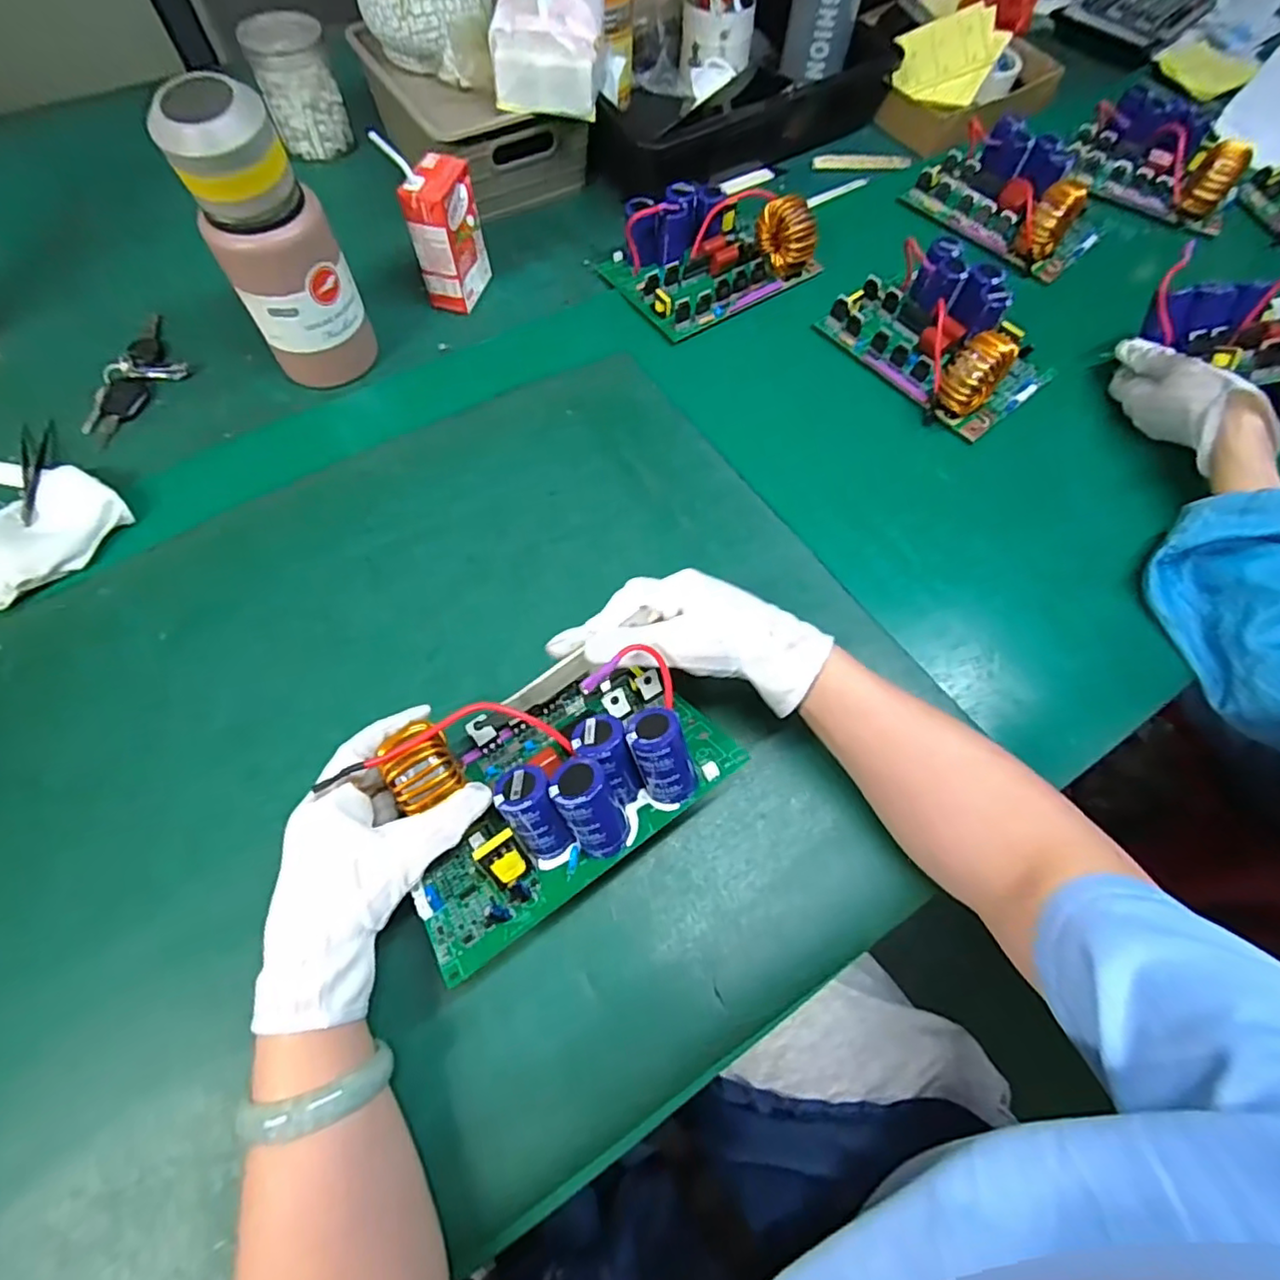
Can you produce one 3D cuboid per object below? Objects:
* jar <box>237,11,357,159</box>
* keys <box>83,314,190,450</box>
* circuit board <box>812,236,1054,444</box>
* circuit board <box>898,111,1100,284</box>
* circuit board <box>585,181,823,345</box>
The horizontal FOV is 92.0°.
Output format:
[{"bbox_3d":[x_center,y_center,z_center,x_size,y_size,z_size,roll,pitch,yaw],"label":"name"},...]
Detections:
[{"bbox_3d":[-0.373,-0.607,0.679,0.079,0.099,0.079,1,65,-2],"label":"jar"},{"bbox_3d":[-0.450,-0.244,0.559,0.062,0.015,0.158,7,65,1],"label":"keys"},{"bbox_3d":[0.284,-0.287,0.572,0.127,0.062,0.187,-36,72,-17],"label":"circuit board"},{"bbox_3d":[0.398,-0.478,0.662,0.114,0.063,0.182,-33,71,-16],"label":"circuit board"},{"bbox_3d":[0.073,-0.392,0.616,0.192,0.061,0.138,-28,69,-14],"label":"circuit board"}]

> _Task statement_
Without including any pictures, output all the entries above exactly.

> _Exercise answer_
Can you produce one 3D cuboid per object below? Objects:
* jar <box>237,11,357,159</box>
* keys <box>83,314,190,450</box>
* circuit board <box>812,236,1054,444</box>
* circuit board <box>898,111,1100,284</box>
* circuit board <box>585,181,823,345</box>
The horizontal FOV is 92.0°.
Output format:
[{"bbox_3d":[x_center,y_center,z_center,x_size,y_size,z_size,roll,pitch,yaw],"label":"name"},...]
Detections:
[{"bbox_3d":[-0.373,-0.607,0.679,0.079,0.099,0.079,1,65,-2],"label":"jar"},{"bbox_3d":[-0.450,-0.244,0.559,0.062,0.015,0.158,7,65,1],"label":"keys"},{"bbox_3d":[0.284,-0.287,0.572,0.127,0.062,0.187,-36,72,-17],"label":"circuit board"},{"bbox_3d":[0.398,-0.478,0.662,0.114,0.063,0.182,-33,71,-16],"label":"circuit board"},{"bbox_3d":[0.073,-0.392,0.616,0.192,0.061,0.138,-28,69,-14],"label":"circuit board"}]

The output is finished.